KNN Settings and statistics
The KNN plugin adds several new index settings, cluster settings, and statistics.
Index settings
The default values should work well for most use cases, but you can change these settings when you create the index.
Setting | Default | Description |
---|---|---|
index.knn.algo_param.ef_search | 512 | The size of the dynamic list used during KNN searches. Higher values lead to more accurate, but slower searches. |
index.knn.algo_param.ef_construction | 512 | The size of the dynamic list used during KNN graph creation. Higher values lead to a more accurate graph, but slower indexing speed. |
index.knn.algo_param.m | 16 | The number of bidirectional links that the plugin creates for each new element. Increasing and decreasing this value can have a large impact on memory consumption. Keep this value between 2-100. |
index.knn.space_type | “l2” | The vector space used to calculate the distance between vectors. Currently, the KNN plugin supports the l2 space (Euclidean distance) and cosinesimil space (cosine similarity). For more information on these spaces, refer to the NMSLIB documentation. |
Cluster settings
Setting | Default | Description |
---|---|---|
knn.algo_param.index_thread_qty | 1 | The number of threads used for graph creation. Keeping this value low reduces the CPU impact of the KNN plugin, but also reduces indexing performance. |
knn.cache.item.expiry.enabled | false | Whether to remove graphs that have not been accessed for a certain duration from memory. |
knn.cache.item.expiry.minutes | 3h | If enabled, the idle time before removing a graph from memory. |
knn.circuit_breaker.unset.percentage | 75.0 | The native memory usage threshold for the circuit breaker. Memory usage must be below this percentage of knn.memory.circuit_breaker.limit for knn.circuit_breaker.triggered to remain false. |
knn.circuit_breaker.triggered | false | True when memory usage exceeds the knn.circuit_breaker.unset.percentage value. |
knn.memory.circuit_breaker.limit | 60% | The native memory limit for graphs.
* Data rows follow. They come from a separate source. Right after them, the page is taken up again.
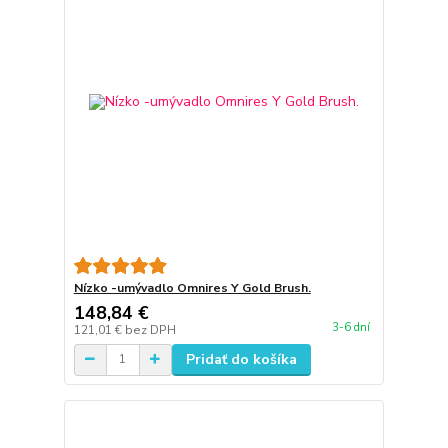
Nízko -umývadlo Omnires Y Gold Brush.
148,84 €
3-6 dní
121,01 €
bez DPH
Pridať do košíka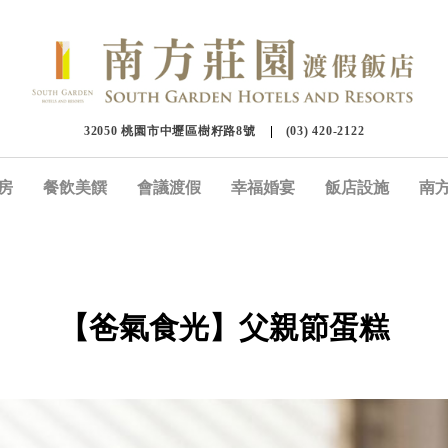
32050 桃園市中壢區樹籽路8號
(03) 420-2122
房
餐飲美饌
會議渡假
幸福婚宴
飯店設施
南
【爸氣食光】父親節蛋糕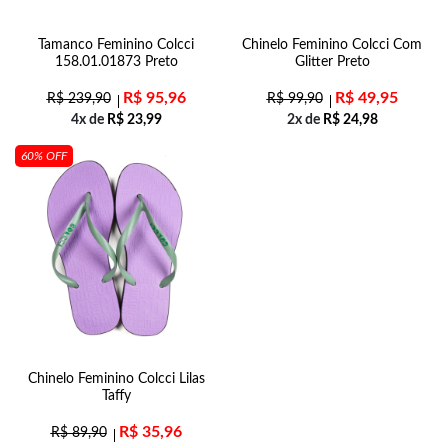
Tamanco Feminino Colcci
Chinelo Feminino Colcci Com
158.01.01873 Preto
Glitter Preto
R$
95,96
R$
49,95
R$
239,90
R$
99,90
4x de
R$
23,99
2x de
R$
24,98
60% OFF
Chinelo Feminino Colcci Lilas
Taffy
R$
35,96
R$
89,90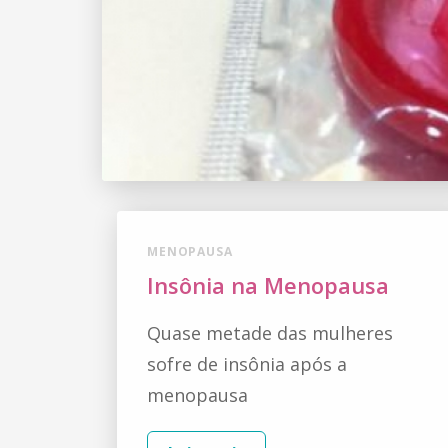
MENOPAUSA
Insônia na Menopausa
Quase metade das mulheres
sofre de insônia após a
menopausa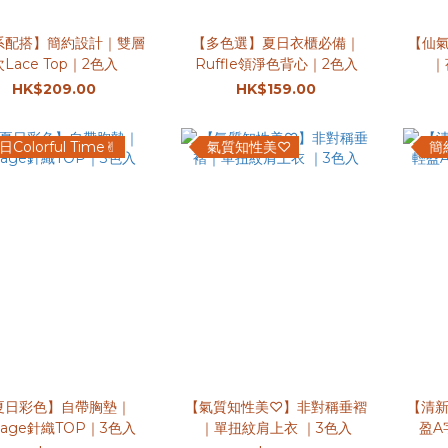
系配搭】簡約設計｜雙層
【多色選】夏日衣櫃必備｜
【仙氣
次Lace Top｜2色入
Ruffle領淨色背心｜2色入
｜
HK$209.00
HK$159.00
日Colorful Time✌︎
氣質知性美♡
簡
夏日彩色】自帶胸墊｜
【氣質知性美♡】非對稱垂褶
【清
ntage針織TOP｜3色入
｜單扭紋肩上衣 ｜3色入
盈A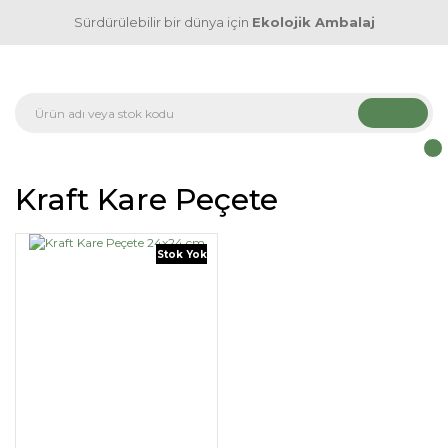
Sürdürülebilir bir dünya için
Ekolojik Ambalaj
Kraft Kare Peçete
Stok Yok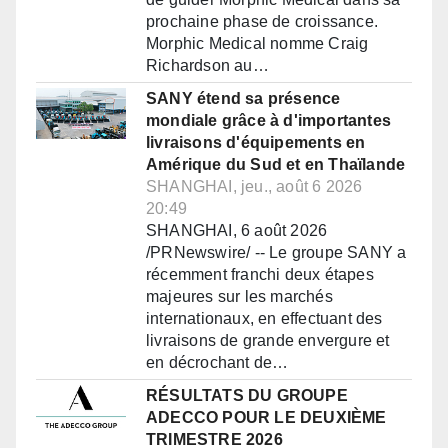
prochaine phase de croissance.
Morphic Medical nomme Craig
Richardson au…
SANY étend sa présence
mondiale grâce à d'importantes
livraisons d'équipements en
Amérique du Sud et en Thaïlande
SHANGHAI, jeu., août 6 2026
20:49
SHANGHAI, 6 août 2026
/PRNewswire/ -- Le groupe SANY a
récemment franchi deux étapes
majeures sur les marchés
internationaux, en effectuant des
livraisons de grande envergure et
en décrochant de…
RÉSULTATS DU GROUPE
ADECCO POUR LE DEUXIÈME
TRIMESTRE 2026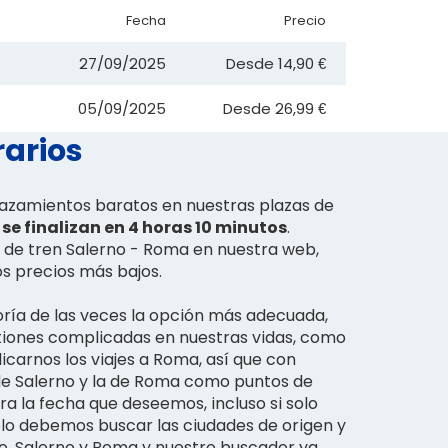
Fecha
Precio
27/09/2025
Desde
14,90 €
05/09/2025
Desde
26,99 €
rarios
lazamientos baratos en nuestras plazas de
se finalizan en 4 horas 10 minutos
.
es de tren Salerno - Roma en nuestra web,
os precios más bajos.
oría de las veces la opción más adecuada,
tiones complicadas en nuestras vidas, como
arnos los viajes a Roma, así que con
de Salerno y la de Roma como puntos de
ra la fecha que deseemos, incluso si solo
olo debemos buscar las ciudades de origen y
so, Salerno y Roma y nuestro buscador ya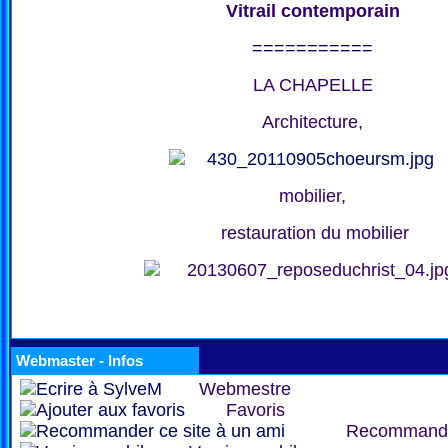
Vitrail contemporain
===========
LA CHAPELLE
Architecture,
mobilier,
restauration du mobilier
Webmaster - Infos
Webmestre
Favoris
Recommand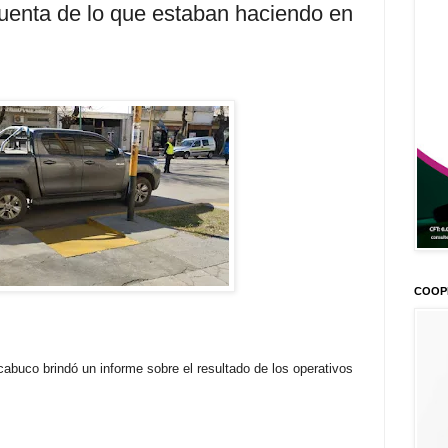
uenta de lo que estaban haciendo en
COOP
abuco brindó un informe sobre el resultado de los operativos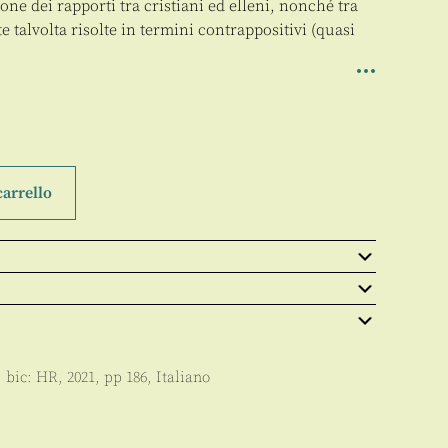
ne dei rapporti tra cristiani ed elleni, nonché tra
te talvolta risolte in termini contrappositivi (quasi
carrello
, bic:
HR
,
2021
, pp
186
,
Italiano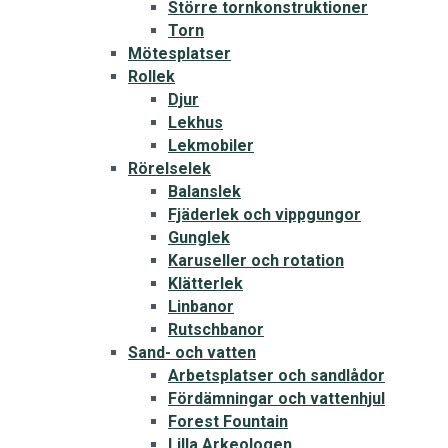
Större tornkonstruktioner
Torn
Mötesplatser
Rollek
Djur
Lekhus
Lekmobiler
Rörelselek
Balanslek
Fjäderlek och vippgungor
Gunglek
Karuseller och rotation
Klätterlek
Linbanor
Rutschbanor
Sand- och vatten
Arbetsplatser och sandlådor
Fördämningar och vattenhjul
Forest Fountain
Lilla Arkeologen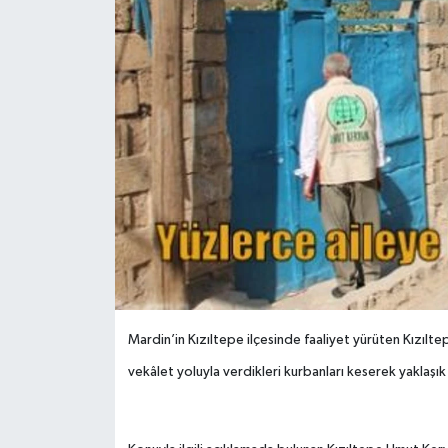
Mardin’in Kızıltepe ilçesinde faaliyet yürüten Kızılt
vekâlet yoluyla verdikleri kurbanları keserek yaklaşık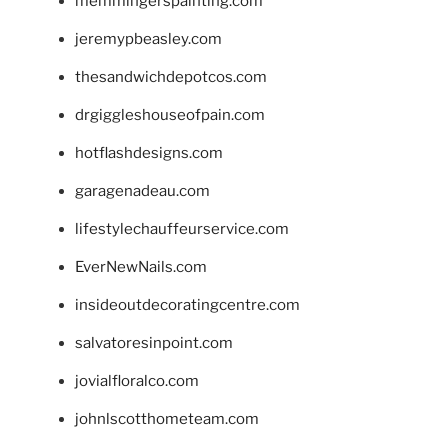
memmingerspainting.com
jeremypbeasley.com
thesandwichdepotcos.com
drgiggleshouseofpain.com
hotflashdesigns.com
garagenadeau.com
lifestylechauffeurservice.com
EverNewNails.com
insideoutdecoratingcentre.com
salvatoresinpoint.com
jovialfloralco.com
johnlscotthometeam.com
At the default value, if a machine has 100 GB of memory and the JVM uses 32 GB, KNN uses 60% of the remaining 68 GB (40.8 GB). If memory usage exceeds this value, KNN removes the least recently used graphs. |
knn.memory.circuit_breaker.enabled | true | Whether to enable the KNN memory circuit breaker. |
knn.plugin.enabled | true | Enables or disables the KNN plugin. |
Statistics
KNN includes statistics that can give you a sense for how the plugin is performing:
GET _opendistro/_knn/stats
You can also filter by node and/or statistic:
GET /_opendistro/_knn/nodeId1,nodeId2/stats/statName1,statName2
Statistic | Description |
---|---|
totalLoadTime | The time in nanoseconds that KNN has taken to load graphs into the cache. |
evictionCount | The number of graphs that have been evicted from the cache due to memory constraints or idle time. |
hitCount | The number of cache hits. A cache hit occurs when a user queries a graph and it is already loaded into memory. |
cacheCapacityReached | Whether knn.memory.circuit_breaker.limit has been reached. |
loadSuccessCount | The number of times KNN successfully loaded a graph into the cache. |
graphMemoryUsage | Current cache size (total size of all graphs in memory) in kilobytes. |
missCount | The number of cache misses. A cache miss occurs when a user queries a graph and it has not yet been loaded into memory. |
loadExceptionCount | The number of times an exception occurred when trying to load a graph into the cache. |
script_compilations | The number of times the KNN script has been compiled. This value should usually be 1 or 0, but if the cache containing the compiled scripts is filled, the KNN script might be recompiled. |
script_compilation_errors | The number of errors during script compilation. |
script_query_requests | The number of query requests that use the KNN script. |
script_query_errors | The number of errors during script queries. |